Après, il y avait les idées noires. Les solutions iniques, ignobles, indignes. La possibilité d'user de son pouvoir. Se montrer, la retrouver, juste pour un moment, passer du temps avec elle, juste une journée, peut-être même juste une heure, et s'en aller ensuite en lui ôtant la mémoire. Et puis recommencer autant de fois qu'il voudrait.
Rien que d'y penser, il en frémissait d'envie et d'horreur à la fois.
Ce n'était pas facile d'admettre qu'on puisse avoir de telles faiblesses mais le pouvoir de l'avatar l'avait rendu plus sage. C'était là les restants de son humanité: la tentation du mal, toujours plus simple et plus attirant que le bien. Il était inenvisageable qu'il se laisse aller à profiter ainsi de ses pouvoirs, car cela relevait de la manipulation et de l'abus. Ç'aurait pu être le genre de truc que ferait les dieux glauques de la mythologie grecque. Berk.
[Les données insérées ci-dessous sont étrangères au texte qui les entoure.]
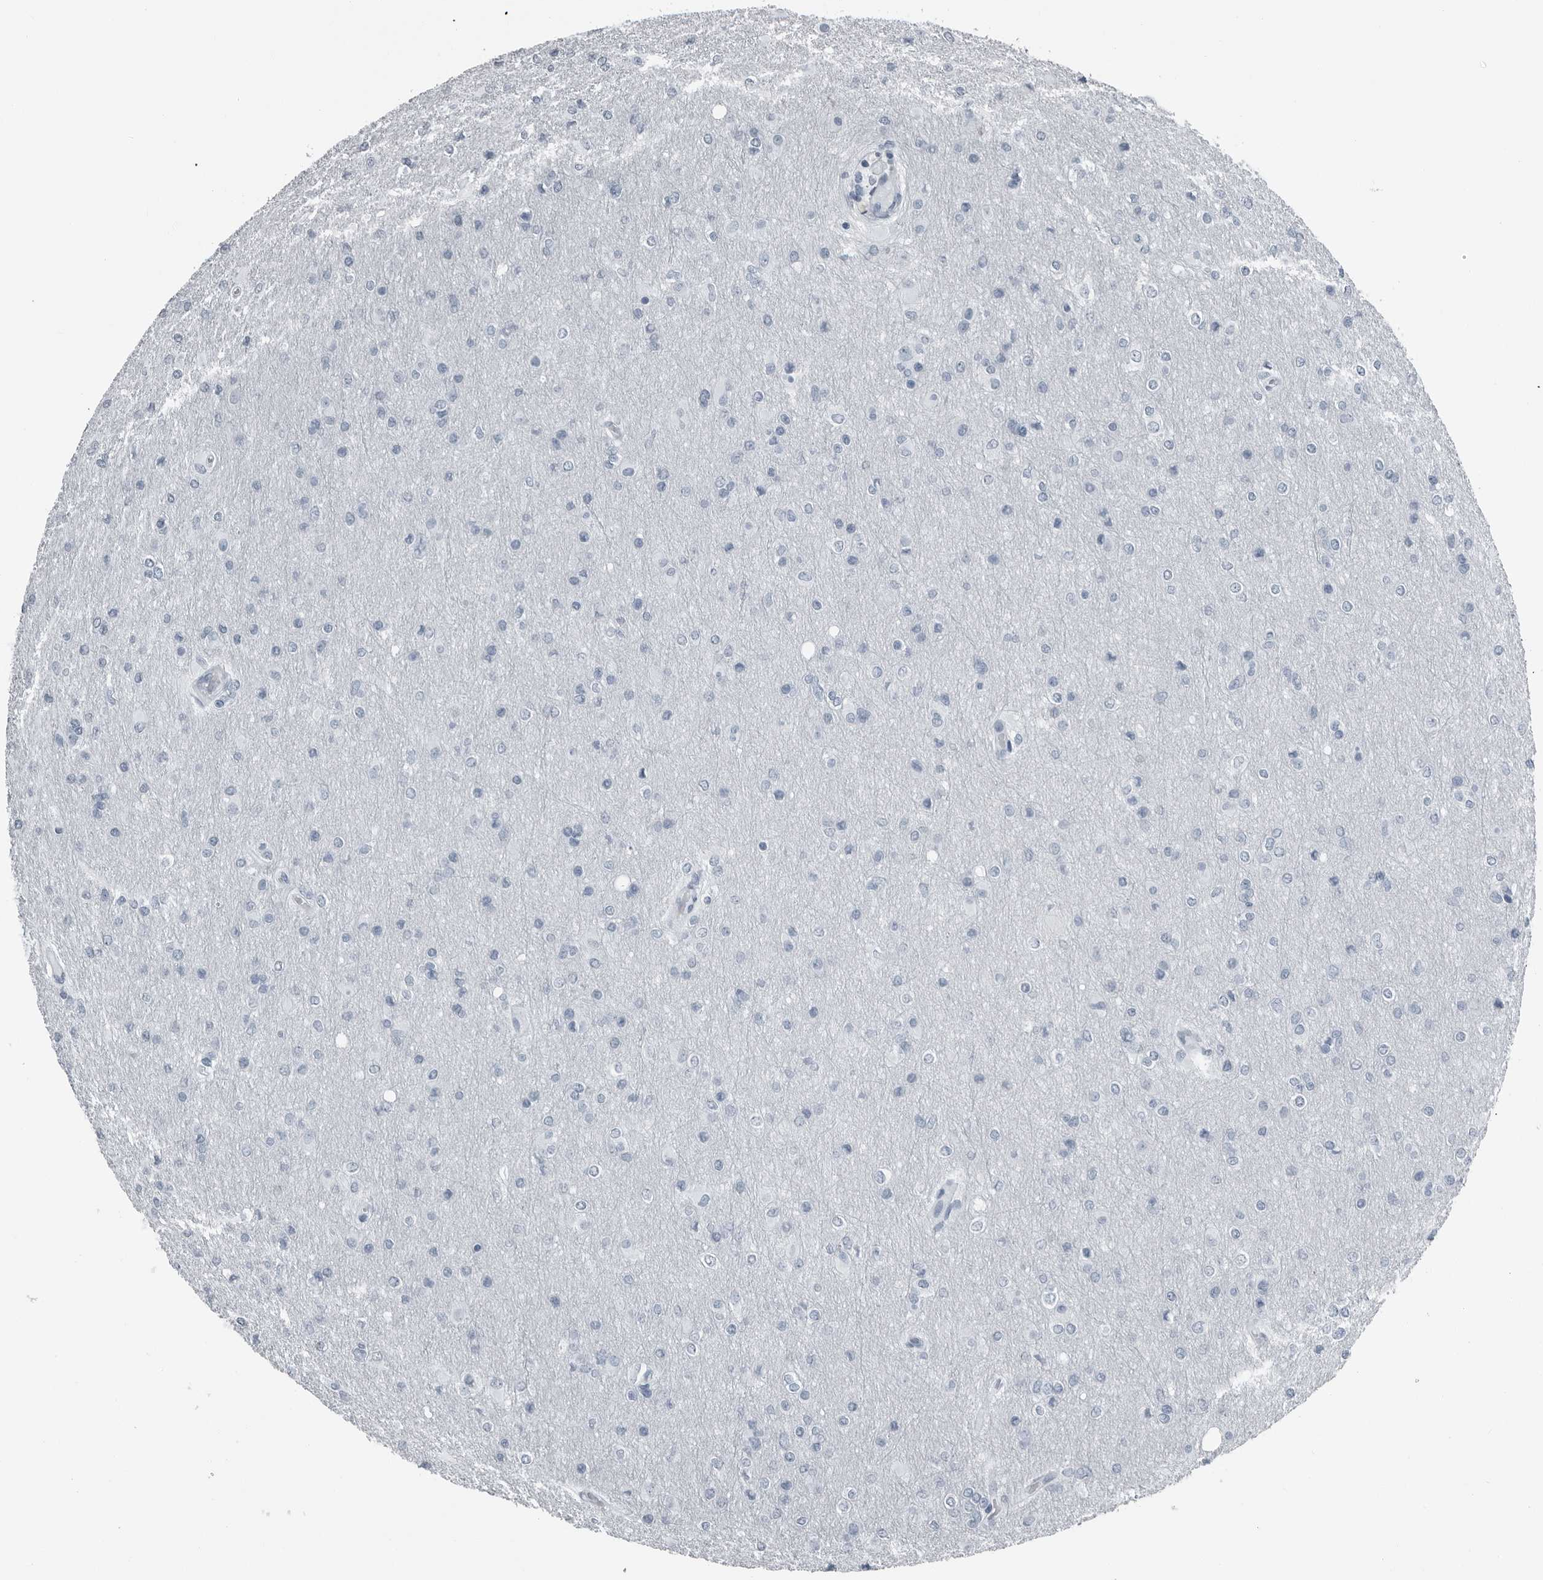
{"staining": {"intensity": "negative", "quantity": "none", "location": "none"}, "tissue": "glioma", "cell_type": "Tumor cells", "image_type": "cancer", "snomed": [{"axis": "morphology", "description": "Glioma, malignant, High grade"}, {"axis": "topography", "description": "Cerebral cortex"}], "caption": "There is no significant positivity in tumor cells of glioma. (Stains: DAB immunohistochemistry (IHC) with hematoxylin counter stain, Microscopy: brightfield microscopy at high magnification).", "gene": "PRSS1", "patient": {"sex": "female", "age": 36}}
Alors, il restait dans l'ombre. Un jour, peut-être, lorsqu'elle aurait rebâti son existence un peu mieux, lorsque sa peine et sa culpabilité seraient un peu apaisées, lorsqu'elle aurait rencontré quelqu'un, par exemple, il lui rendrait une petite visite. Comme un vieil ami, rien de plus. Juste pour la revoir, lui assurer encore qu'il ne lui en voulait pas, qu'il allait bien, qu'il était heureux. Peut-être qu'il se briserait le cœur une fois de plus mais il n'était plus à ça près.
Et puis, se sacrifier pour elle, c'était ce qu'il avait fait de mieux dans son ancienne vie.